Aus drei mach vier

In Berlin sollen Gemeinschafts-
schulen zur fixen Schulform werden

Von Anna Klöpper

In Berlin sorgt eine geplante Änderung im Schulgesetz derzeit für eine erneute Debatte über die Gemeinschaftsschule. Der rot-rot-grüne Senat will das erfolgreiche Pilotprojekt (siehe Interview), wo leistungsstarke und -schwächere Kinder von der ersten bis mindestens zur 10. Klasse zusammen lernen, künftig als gleichberechtigte Schulform neben den Grundschulen, Sekundarschulen und Gymnasien im Berliner Schulgesetz verankern. Die entsprechende Gesetzesvorlage soll noch vor der Weihnachtspause im Abgeordnetenhaus beschlossen werden. Vergangene Woche hat bereits der Bildungsausschuss der Gesetzesänderung zugestimmt. Somit hat Bildungssenatorin Sandra Scheeres (SPD) die Zukunft eines ihrer Leib-und-Magen-Projekte langfristig gesichert: Ein Schulversuch kann schnell mal wieder beerdigt werden. Bei einer gesetzlich verankerten, gleichberechtigten Schulform ist das schon ungleich schwerer.
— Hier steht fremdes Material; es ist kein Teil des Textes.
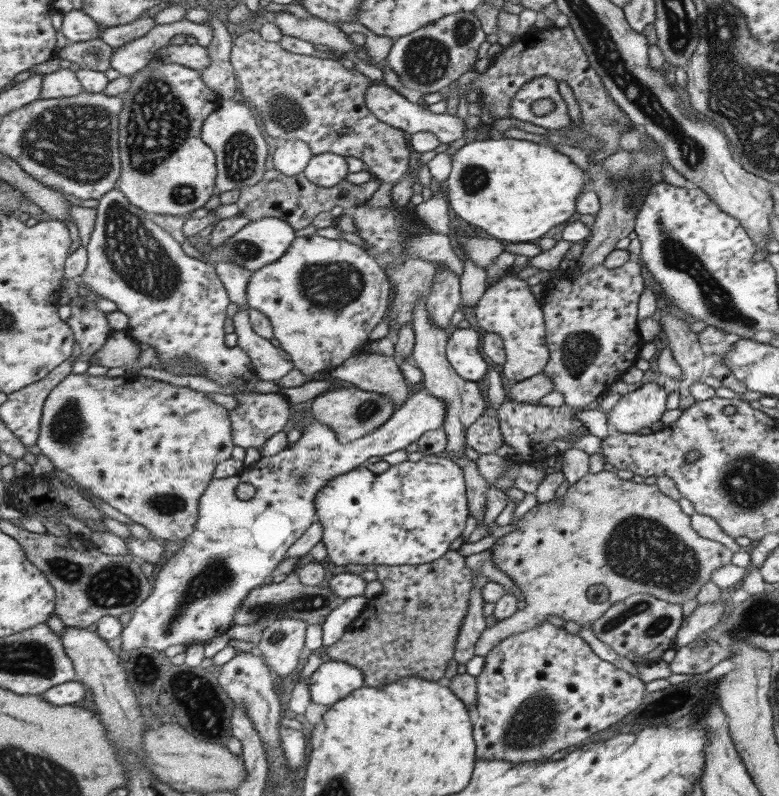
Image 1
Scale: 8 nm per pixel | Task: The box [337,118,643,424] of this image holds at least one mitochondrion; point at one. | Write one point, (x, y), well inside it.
(580, 349)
Das weiß auch die Berliner CDU. Die läuft deshalb auch Sturm gegen Scheeres’ Gesetzesänderung, die Anfang 2019 in Kraft treten soll. Konkret fürchtet man bei der CDU um die Wahlfreiheit der Eltern: Wenn die zuständige Grundschule im Einschulungsbereich nun ausgerechnet eine Gemeinschaftsschule ist, sei das ein „schwerer Eingriff“ des „angeblich so toleranten rot-rot-grünen Senats“, sagte CDU-Landeschefin Monika Grütters. Die Eltern hätten „kein Widerspruchsrecht und somit keine Möglichkeit, ihr Kind auf eine herkömmliche Grundschule zu schicken“.
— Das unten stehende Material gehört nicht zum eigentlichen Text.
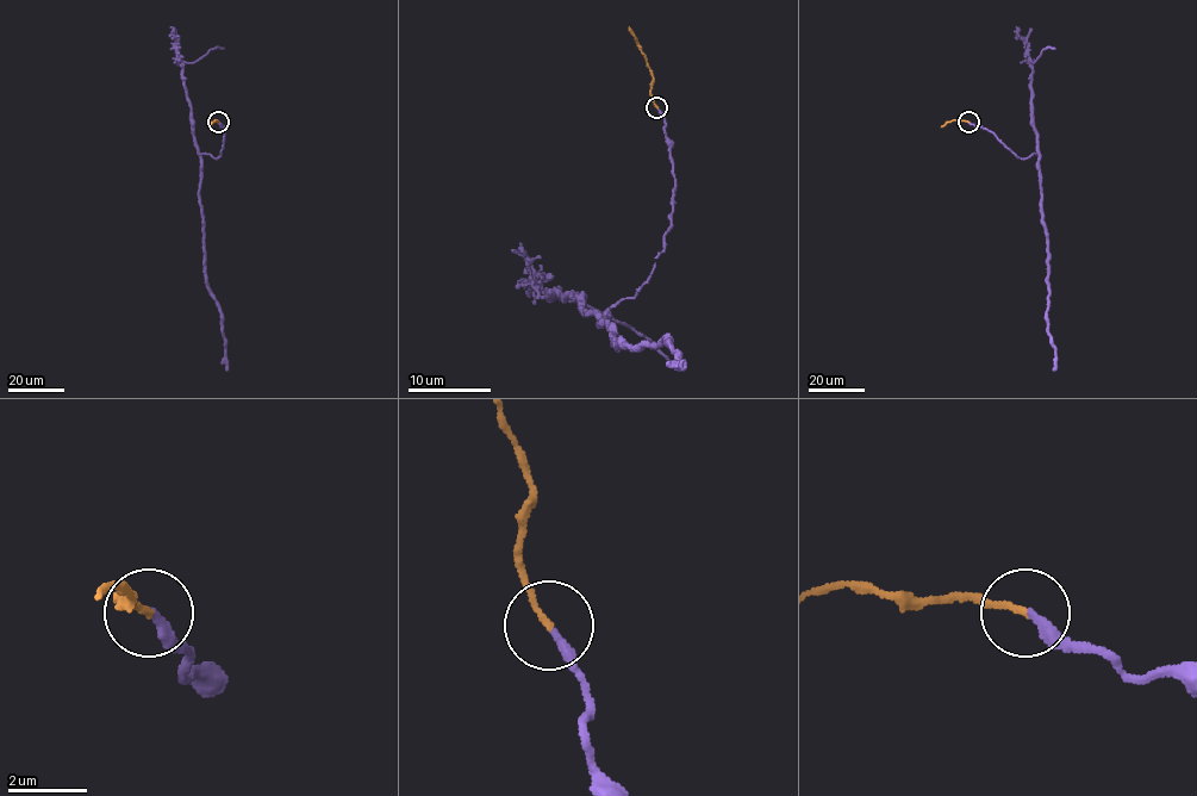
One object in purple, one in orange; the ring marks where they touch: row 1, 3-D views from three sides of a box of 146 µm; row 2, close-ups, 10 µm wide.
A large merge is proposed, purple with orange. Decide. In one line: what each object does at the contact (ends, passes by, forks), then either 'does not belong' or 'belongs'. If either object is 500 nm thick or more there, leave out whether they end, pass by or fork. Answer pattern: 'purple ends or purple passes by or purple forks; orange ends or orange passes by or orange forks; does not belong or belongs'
purple ends; orange ends; belongs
Tatsächlich kann man im Anmeldeprozedere durchaus versuchen, sein Kind an einer anderen als der zuständigen „Einzugsgrundschule“ unter­zubringen – zum Beispiel indem man das Schulamt glaubhaft davon überzeugt, dass man ein bestimmtes pädagogisches Konzept für das Kind wünscht. Allerdings muss man in der Realität für solche Extrawünsche auch durchaus bereit sein, sie mittels einer Schulplatzklage vor Gericht durchzuboxen: Schulplätze sind an fast allen Grundschulen knapp, normalerweise sind die Schulen bereits mit den Kindern aus dem Einschulungsbereich voll.

Die Berliner Grünen beschlossen derweil auf ihrem Landesparteitag am Wochenende ein klares Bekenntnis pro Gemeinschaftsschule, von denen es derzeit 24 im Pilotprojekt gibt. Ein Antrag der Grünen Jugend ging sogar so weit, das Gymnasium zugunsten einer Schulform für alle komplett abzuschaffen – das war den meisten aber dann doch zu radikal. Geht es nach den Grünen, soll das Land in Zukunft den Bau von Gemeinschaftsschulen besonders fördern. Berlin investiert in den kommenden zehn Jahren rund 5,5 Milliarden Euro in neue Schulinfrastruktur.